(Stored data)
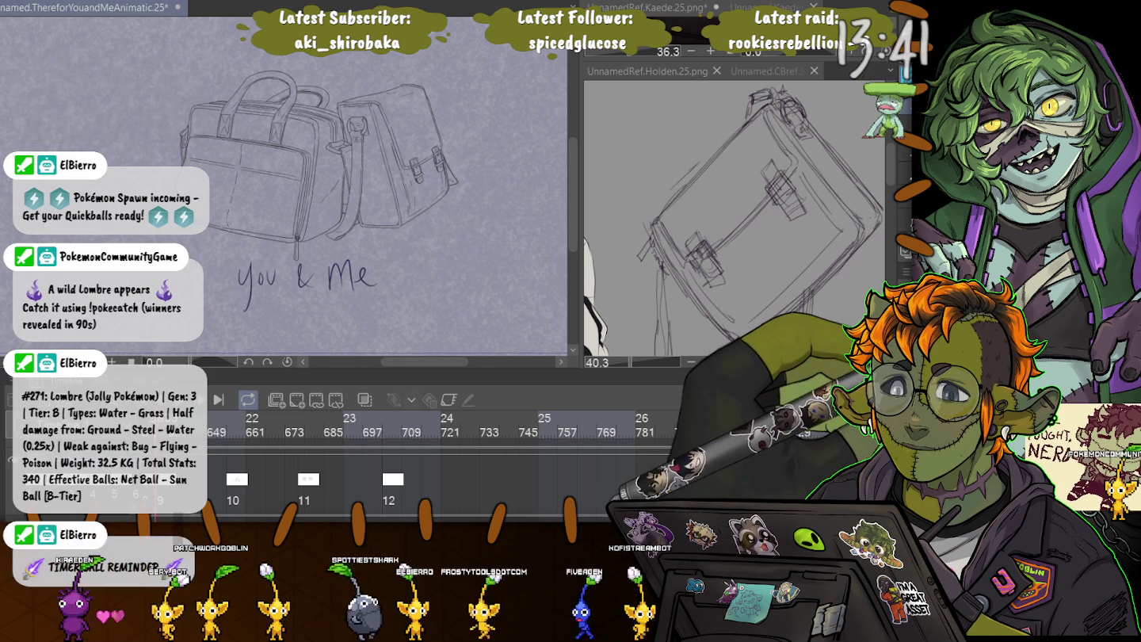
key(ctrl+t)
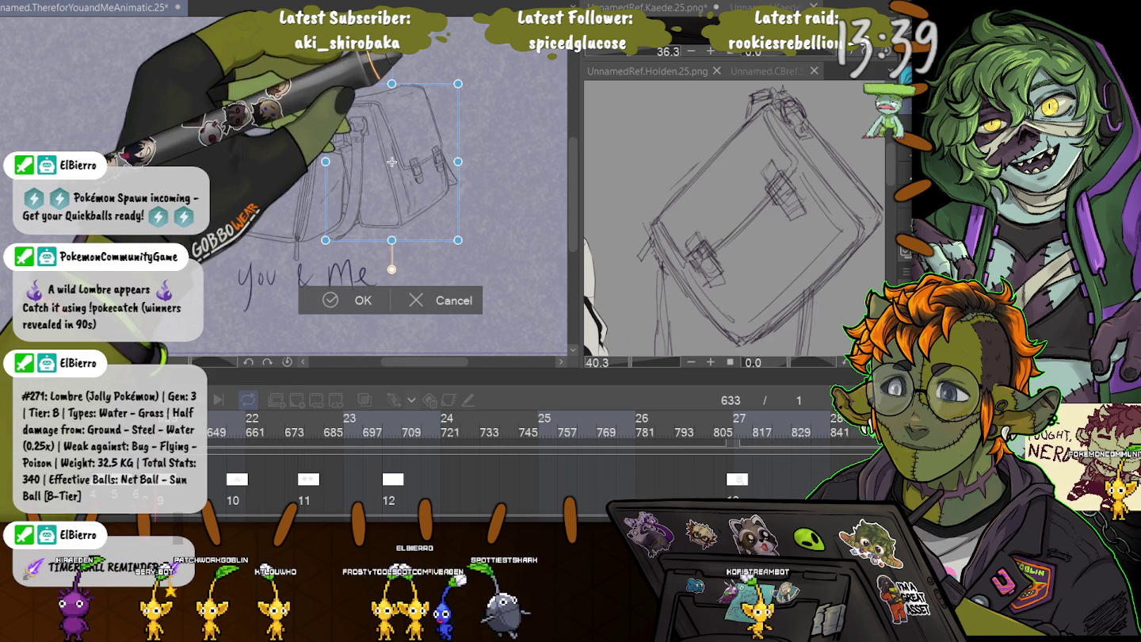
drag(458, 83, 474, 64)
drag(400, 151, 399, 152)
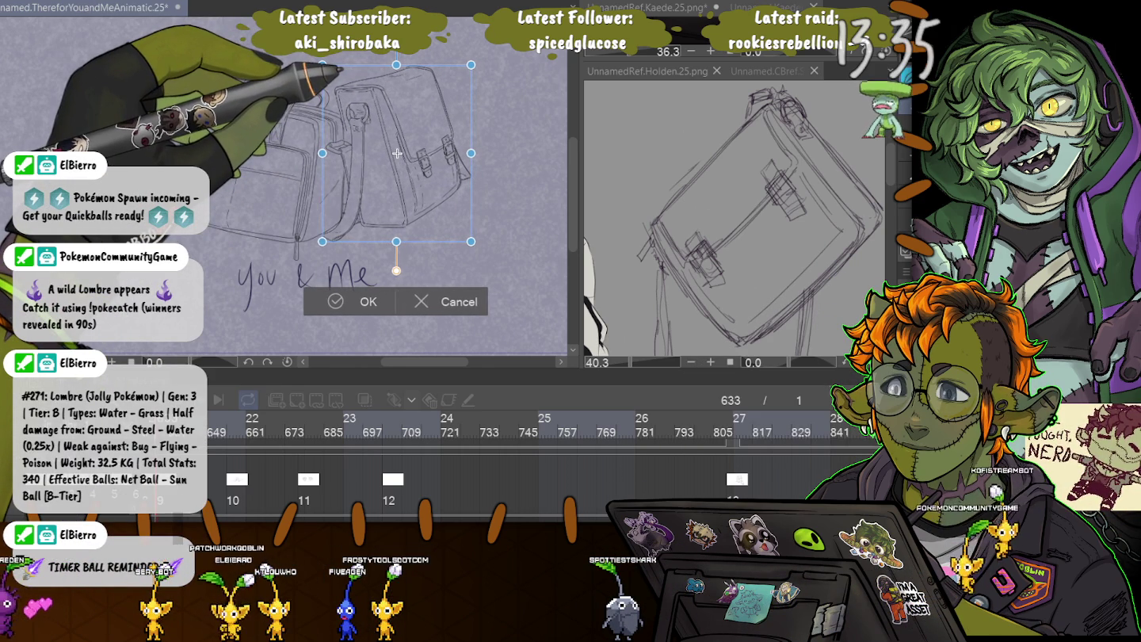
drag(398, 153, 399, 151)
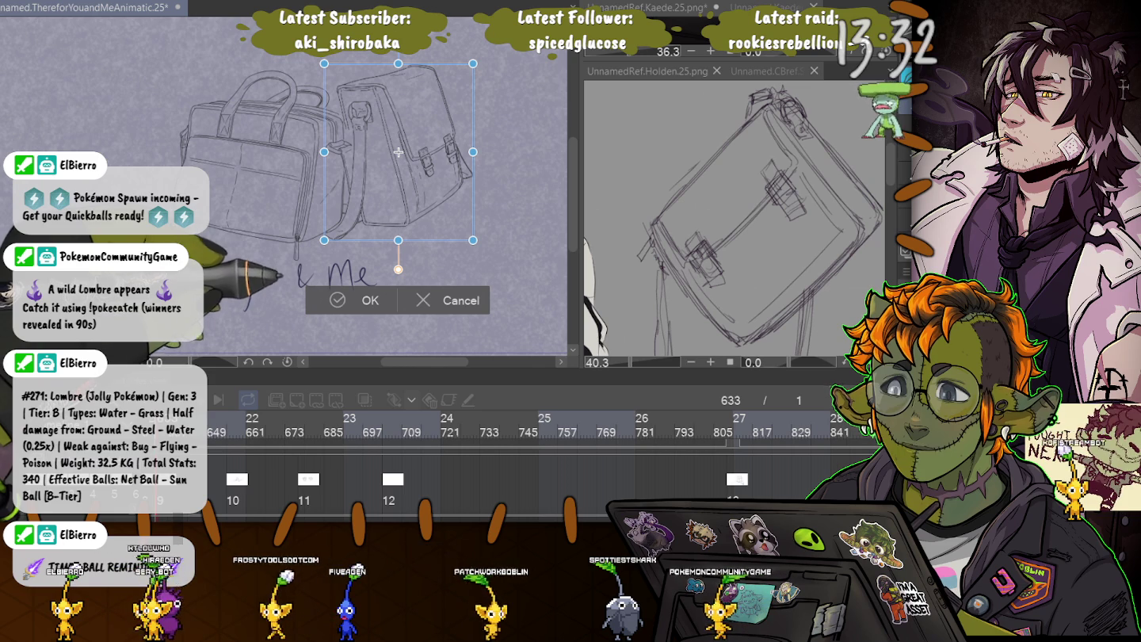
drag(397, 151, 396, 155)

**Goal of the exercise:** An exact copy is needed of every line from the one holding "drag(400, 151, 399, 152)" to the end of the entries above, both ends kept and each picture dropped.

**Solution:**
drag(400, 151, 399, 152)
drag(398, 153, 399, 151)
drag(397, 151, 396, 155)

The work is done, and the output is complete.